Con il trucco dei tecnici liberi tutto e salvi lo smartphone (mistergadget.tech)
WhatsApp consuma tutta la memoria, è un problema ormai comune, ma con un semplice trucco è possibile liberare lo smartphone.
Il problema del consumo di batteria e memoria sta purtroppo peggiorando in maniera significativa a causa di WhatsApp. Da quando l’applicazione ha iniziato a ingombrare la memoria del telefono, o comunque la memoria in Cloud, è diventato veramente difficile gestire lo spazio. WhatsApp è un’applicazione molto sottovalutata da questo punto di vista: tendiamo a utilizzarla nella vita quotidiana praticamente per tutto, accumulando foto, video, chat e messaggi vocali senza renderci conto che tutto questo ha un peso che grava sul nostro smartphone e sulla memoria.
La memoria non è una problematica secondaria, intesa solo come l’impossibilità di aggiungere determinate cose, ma è problematica anche perché, sostanzialmente, più il telefono è pieno, più può causarci dei rallentamenti e dei problemi di funzionamento. Per questo motivo, bisogna fare attenzione e capire anche come gestirla nel migliore dei modi, evitando conseguenze che lì per lì ci sembrano banali ma che nel tempo possono diventare impegnative. La situazione potrebbe rapidamente degenerare, soprattutto per chi ha un dispositivo da 64 GB o 128 GB, poiché è facile riempire la memoria, considerando tutte le applicazioni, le immagini e i contenuti vari.
WhatsApp consuma la memoria: come risolvere
Di conseguenza, bisogna accedere all’applicazione e trovare la funzione Gestisci spazio. Il consiglio fondamentale è sempre quello di creare ovviamente un backup del materiale prima di procedere. Su Android si può andare in “Impostazioni”, “Spazio” e poi “Gestisci spazio” per eliminare tutti i duplicati; è una procedura rapida e automatizzata che non richiede grosse modifiche manuali. Sull’iPhone la procedura è molto simile: da “Impostazioni” basta andare in “Spazi e dati” e poi “Gestisci spazio”, dove si possono eliminare tutti i file indesiderati in un blocco solo.

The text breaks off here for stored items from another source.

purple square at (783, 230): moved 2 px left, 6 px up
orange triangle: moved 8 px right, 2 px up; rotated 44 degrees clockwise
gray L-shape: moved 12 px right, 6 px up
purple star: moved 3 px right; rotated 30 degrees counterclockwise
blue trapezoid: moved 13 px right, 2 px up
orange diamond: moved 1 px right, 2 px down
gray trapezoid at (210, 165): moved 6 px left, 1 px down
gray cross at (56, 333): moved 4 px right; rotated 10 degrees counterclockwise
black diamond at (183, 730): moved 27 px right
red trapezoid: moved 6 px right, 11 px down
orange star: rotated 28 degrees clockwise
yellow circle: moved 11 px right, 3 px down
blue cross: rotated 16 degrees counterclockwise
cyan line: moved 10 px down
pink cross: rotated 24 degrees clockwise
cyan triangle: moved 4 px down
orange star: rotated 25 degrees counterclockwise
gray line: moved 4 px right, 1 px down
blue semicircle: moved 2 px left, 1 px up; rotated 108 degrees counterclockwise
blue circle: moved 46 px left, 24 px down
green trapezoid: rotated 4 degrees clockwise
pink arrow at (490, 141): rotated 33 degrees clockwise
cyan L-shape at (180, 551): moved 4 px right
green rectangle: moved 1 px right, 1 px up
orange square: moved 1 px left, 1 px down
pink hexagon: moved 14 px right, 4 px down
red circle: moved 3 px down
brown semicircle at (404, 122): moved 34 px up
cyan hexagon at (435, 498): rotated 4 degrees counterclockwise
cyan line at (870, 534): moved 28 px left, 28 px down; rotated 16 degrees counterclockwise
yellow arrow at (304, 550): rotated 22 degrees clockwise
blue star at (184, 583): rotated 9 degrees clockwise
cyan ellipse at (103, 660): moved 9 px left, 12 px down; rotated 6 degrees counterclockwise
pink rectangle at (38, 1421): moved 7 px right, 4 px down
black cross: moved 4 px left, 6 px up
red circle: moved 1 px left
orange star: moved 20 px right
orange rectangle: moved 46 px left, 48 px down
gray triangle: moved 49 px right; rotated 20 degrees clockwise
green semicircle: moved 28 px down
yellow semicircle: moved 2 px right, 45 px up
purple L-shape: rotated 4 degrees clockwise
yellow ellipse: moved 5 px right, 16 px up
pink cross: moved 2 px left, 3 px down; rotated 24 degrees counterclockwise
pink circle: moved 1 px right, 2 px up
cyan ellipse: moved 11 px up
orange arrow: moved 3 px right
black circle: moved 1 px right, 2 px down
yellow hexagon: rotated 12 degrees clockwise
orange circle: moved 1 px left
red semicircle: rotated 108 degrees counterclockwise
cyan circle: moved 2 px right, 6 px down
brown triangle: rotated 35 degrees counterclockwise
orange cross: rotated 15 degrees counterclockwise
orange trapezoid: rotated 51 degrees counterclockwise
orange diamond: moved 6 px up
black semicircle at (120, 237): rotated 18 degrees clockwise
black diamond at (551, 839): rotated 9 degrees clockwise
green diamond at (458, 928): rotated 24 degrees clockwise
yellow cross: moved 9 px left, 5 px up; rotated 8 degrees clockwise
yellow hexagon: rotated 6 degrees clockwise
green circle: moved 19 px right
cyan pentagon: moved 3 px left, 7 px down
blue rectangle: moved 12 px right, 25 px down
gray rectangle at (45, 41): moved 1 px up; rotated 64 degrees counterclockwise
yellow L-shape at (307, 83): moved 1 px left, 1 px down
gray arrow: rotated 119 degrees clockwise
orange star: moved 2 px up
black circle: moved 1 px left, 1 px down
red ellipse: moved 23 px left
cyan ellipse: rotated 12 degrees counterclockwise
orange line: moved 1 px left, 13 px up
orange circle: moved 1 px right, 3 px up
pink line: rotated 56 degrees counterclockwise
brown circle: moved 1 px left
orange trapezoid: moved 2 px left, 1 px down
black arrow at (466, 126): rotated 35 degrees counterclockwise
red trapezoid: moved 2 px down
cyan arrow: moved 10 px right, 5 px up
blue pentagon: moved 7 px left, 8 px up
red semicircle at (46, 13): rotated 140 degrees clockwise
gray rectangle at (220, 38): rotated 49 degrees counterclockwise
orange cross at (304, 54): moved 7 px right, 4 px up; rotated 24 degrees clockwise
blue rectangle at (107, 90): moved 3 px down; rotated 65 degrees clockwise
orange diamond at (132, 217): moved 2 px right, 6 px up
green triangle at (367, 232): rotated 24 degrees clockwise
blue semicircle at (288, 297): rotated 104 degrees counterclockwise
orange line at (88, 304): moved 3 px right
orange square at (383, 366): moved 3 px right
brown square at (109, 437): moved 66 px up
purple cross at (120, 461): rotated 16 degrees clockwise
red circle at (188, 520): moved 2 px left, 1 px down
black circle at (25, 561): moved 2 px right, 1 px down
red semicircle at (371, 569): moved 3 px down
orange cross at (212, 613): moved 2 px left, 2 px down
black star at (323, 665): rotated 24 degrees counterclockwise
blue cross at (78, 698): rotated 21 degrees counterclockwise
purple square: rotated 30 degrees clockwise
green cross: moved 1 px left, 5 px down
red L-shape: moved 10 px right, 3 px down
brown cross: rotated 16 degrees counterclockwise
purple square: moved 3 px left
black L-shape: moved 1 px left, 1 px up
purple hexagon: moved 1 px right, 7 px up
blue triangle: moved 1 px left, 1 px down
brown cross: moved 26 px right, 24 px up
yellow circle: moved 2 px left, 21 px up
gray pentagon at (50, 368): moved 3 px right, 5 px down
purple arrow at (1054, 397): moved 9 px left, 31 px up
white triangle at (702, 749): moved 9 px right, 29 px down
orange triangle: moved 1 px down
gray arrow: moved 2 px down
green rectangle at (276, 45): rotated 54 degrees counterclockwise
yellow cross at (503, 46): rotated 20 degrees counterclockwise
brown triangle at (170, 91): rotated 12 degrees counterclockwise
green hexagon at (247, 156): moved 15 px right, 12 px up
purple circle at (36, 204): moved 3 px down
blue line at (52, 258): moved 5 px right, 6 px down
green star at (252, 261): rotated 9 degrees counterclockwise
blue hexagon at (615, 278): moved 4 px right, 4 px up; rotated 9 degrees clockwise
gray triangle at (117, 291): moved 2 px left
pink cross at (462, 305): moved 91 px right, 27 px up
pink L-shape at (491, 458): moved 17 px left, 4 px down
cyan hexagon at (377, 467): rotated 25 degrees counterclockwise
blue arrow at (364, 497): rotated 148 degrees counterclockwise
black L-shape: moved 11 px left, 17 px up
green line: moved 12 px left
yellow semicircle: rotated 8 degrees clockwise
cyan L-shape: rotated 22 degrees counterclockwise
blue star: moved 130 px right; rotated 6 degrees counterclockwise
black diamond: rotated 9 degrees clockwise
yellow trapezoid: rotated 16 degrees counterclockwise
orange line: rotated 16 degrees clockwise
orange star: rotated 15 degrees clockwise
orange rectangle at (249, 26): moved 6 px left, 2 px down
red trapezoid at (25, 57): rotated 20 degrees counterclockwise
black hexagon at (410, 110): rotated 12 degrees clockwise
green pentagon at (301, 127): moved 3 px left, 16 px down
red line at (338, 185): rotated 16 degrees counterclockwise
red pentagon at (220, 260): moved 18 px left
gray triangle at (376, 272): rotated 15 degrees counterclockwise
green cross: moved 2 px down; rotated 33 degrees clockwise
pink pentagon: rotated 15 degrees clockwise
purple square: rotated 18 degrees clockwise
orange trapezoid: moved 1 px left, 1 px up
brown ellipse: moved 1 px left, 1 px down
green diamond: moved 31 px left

In generale, la pulizia va fatta periodicamente, una cosa che spesso dimentichiamo di fare, ed è essenziale procedere, soprattutto se non abbiamo una memoria illimitata. In realtà, andrebbe fatto sempre e comunque, perché purtroppo la memoria di WhatsApp grava pesantemente sul nostro dispositivo. Andando nella gestione dello spazio, ci si rende subito conto di quanto sia pesante: nella parte superiore dell’applicazione ci viene detto quanti gigabyte abbiamo occupato con quella determinata applicazione, e poi vengono mostrati i dettagli dell’archiviazione. Vedremo sicuramente WhatsApp tra le applicazioni di maggior peso, perché di fatto ci scambiamo costantemente file come foto, audio, video e documenti, e tendiamo a memorizzare tutto.
Talvolta, il problema sorge perché WhatsApp memorizza le cose più di una volta, non solo nella propria categoria interna ma anche nel dispositivo stesso. Di conseguenza, si possono ritrovare le immagini in più cartelle, ad esempio sia nella cartella WhatsApp sia nella galleria principale di “Immagini”. È facile, quindi, archiviare e memorizzare contenuti che sono del tutto inutili, che occupano uno spazio che si potrebbe tranquillamente liberare e che, di fatto, compromettono il funzionamento ottimale del nostro telefono.